I don’t want this misunderstood: this is not about clever prompting.

What you’re doing is converting your own tacit knowledge into a form anyone can reproduce (explicit knowledge).

  • In software, it’s like distilling the design philosophy in your head into a spec, a DSL, or review criteria.
  • In work, it’s like turning vague experience into “a way of working that anyone can reproduce.”

“Teaching AI” just happens to have AI as the audience; in essence it is training that structures your thinking.

In Practice: A Five-Step Routine for Teaching AI

Since abstractions are hard to act on, here’s the procedure I keep in mind. When you want to relearn something, teaching AI through these five steps deepens your understanding a notch.

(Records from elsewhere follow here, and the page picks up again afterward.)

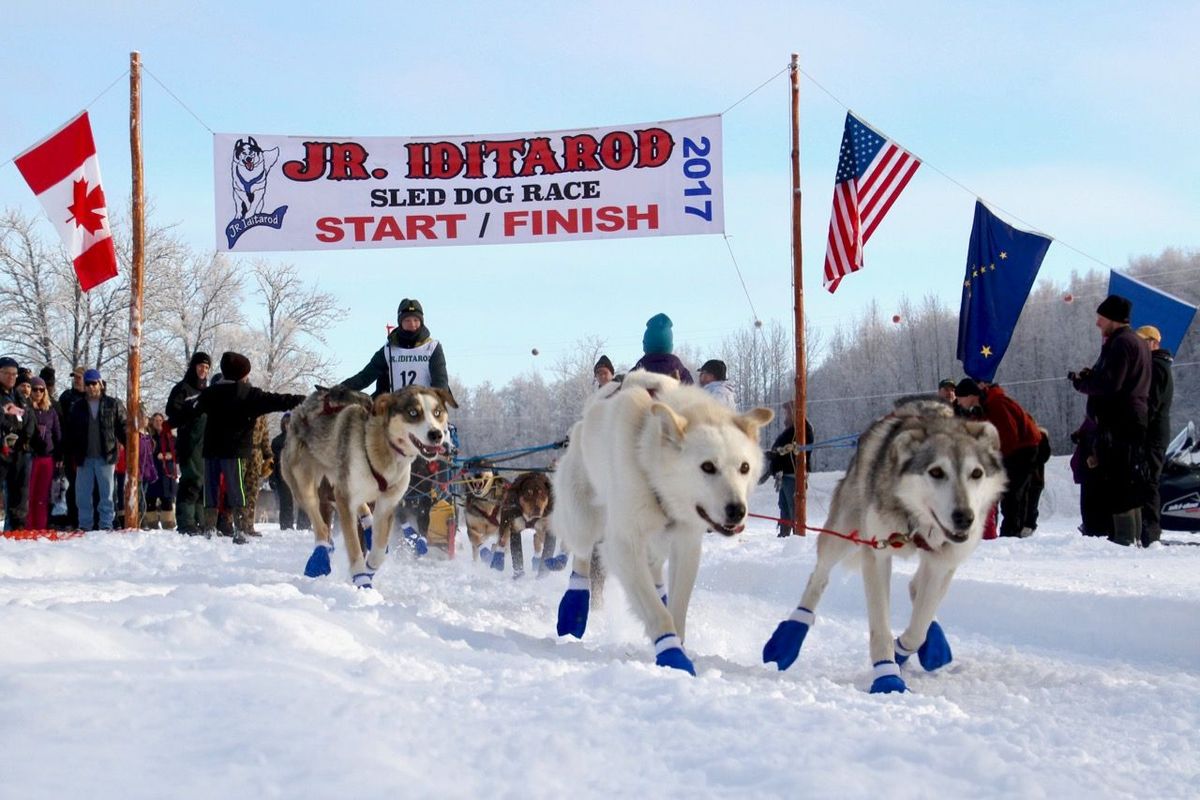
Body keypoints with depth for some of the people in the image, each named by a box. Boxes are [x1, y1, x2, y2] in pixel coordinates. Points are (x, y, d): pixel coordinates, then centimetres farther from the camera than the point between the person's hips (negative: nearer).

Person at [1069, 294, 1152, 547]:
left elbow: (1110, 384, -21)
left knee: (1118, 481, -11)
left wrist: (1081, 382, -6)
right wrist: (1091, 376, 7)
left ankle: (1125, 537, -14)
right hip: (1134, 419, 11)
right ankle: (1134, 536, 17)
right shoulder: (1136, 342, 22)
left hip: (1119, 423, -11)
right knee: (1129, 481, 14)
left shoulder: (1121, 343, -12)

  1. Write the context: Make the premises, background, and cast explicit.
  2. Write the spec: Define what, how far, and in what form you want to achieve.
  3. Write the goal: Put into words what “done” ultimately looks like.
  4. Write the success criteria: Decide concrete standards for judging “it’s done.”
  5. Review: Read AI’s output and pinpoint where in your explanation the gap originated.

The point is step five. When the output is off, don’t end at “AI is useless”—always pull it back to “where was my explanation lacking?” That round trip raises the resolution of your understanding directly.

And you don’t have to write all five steps by hand. You can draft and organize the context, spec, and goal documents together with an AI agent, and even have AI review them—letting it check a first pass before you make the final call. Let AI do the manual work; you focus on the judgment: what to convey, and what is correct. The learning effect still comes through in full.

Summary

  • Intermediates are prone to the “I thought I understood” wall.
  • The strongest way past the wall is to “teach AI.”
  • Teaching AI forces you to verbalize premises, constraints, criteria, and edge cases, exposing the holes in your understanding.
  • AI is a “mirror of your own understanding” and an excellent feedback device.
  • This isn’t prompt technique; it’s “structuring your thinking”—turning tacit knowledge into explicit knowledge.